The main findings of the present study are as follows.

  • Crack penetration is promoted over kinking for sufficiently small defects (crack or hole), for the full range of orthotropy studied.

  • With increasing orthotropy, the penetration mode is promoted for any given flaw size (crack or hole).

  • Commonly, the strength ratio \(\sigma _{\mathrm{Y}}/\tau _{\mathrm{Y}}\) is large for orthotropic solids and this leads to large shear bands relative to the tensile plastic zones, \(\ell _{\mathrm{K}}^\mathrm{f}/\ell _{\mathrm{P}}^\mathrm{f} \gg 1\). The long shear bands shield the crack tip and elevate the tensile strength for failure by penetration. In contrast, the length of the tensile plastic zone has only a minor effect on the failure strength due to kinking: \({\sigma ^{\infty }_{\mathrm{f}}}/\tau _{\mathrm{Y}}\) is a function of \(a \tau _{\mathrm{Y}}^{2}/E \mathrm {\Gamma }_{\mathrm{K}}\) with only a minor sensitivity to the magnitude of \(\sigma _{\mathrm{Y}}/\tau _{\mathrm{Y}}\).

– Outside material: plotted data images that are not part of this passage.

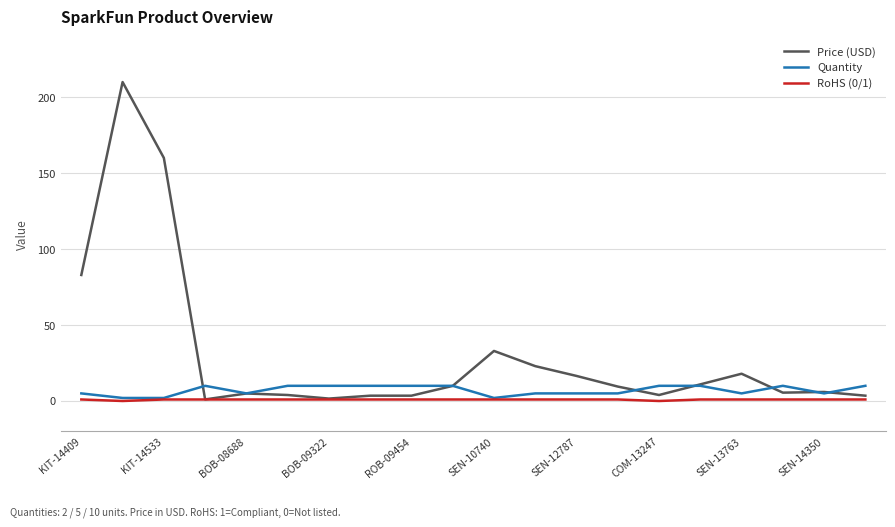

Which series has the largest total across all categories?

Price (USD)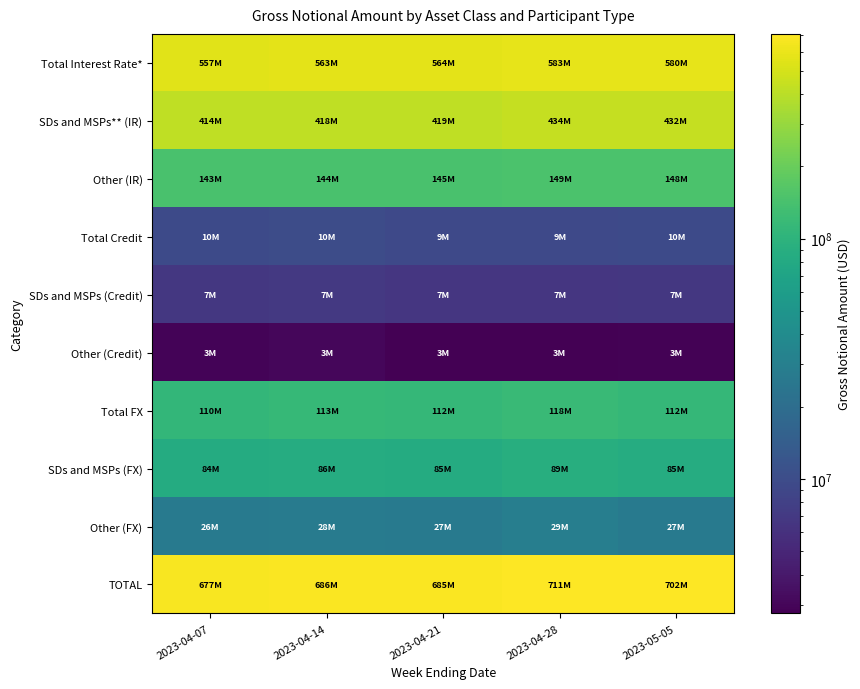

At which category is the sum across all series the highest?

2023-04-28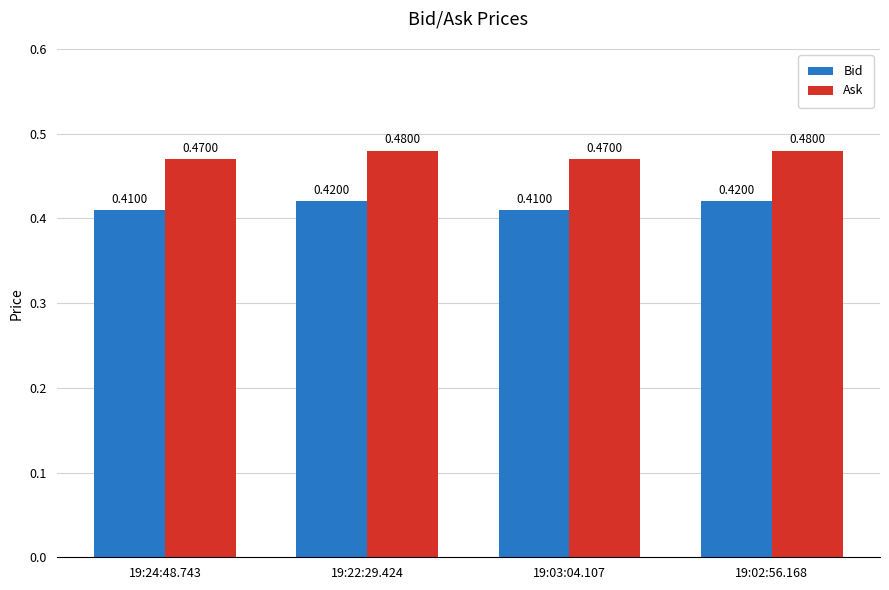

Which series has the largest total across all categories?

Ask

  • The cohesive zone model gives insight into the observed failure modes of notched fibre composites and natural hardwoods. However, we emphasize that the theory holds for a much broader range of orthotropic solids such as drawn polymers and anisotropic ceramic crystals.

We also emphasize that the scope of the present study is limited to the case when the kink band deforms and fails in shear. The nature of the cohesive zone will depend upon the micromechanism of failure in any material system. The competition between kinking and penetration will be affected by the choice of the cohesive zone law for the kink bands, and this could be explored in a future study.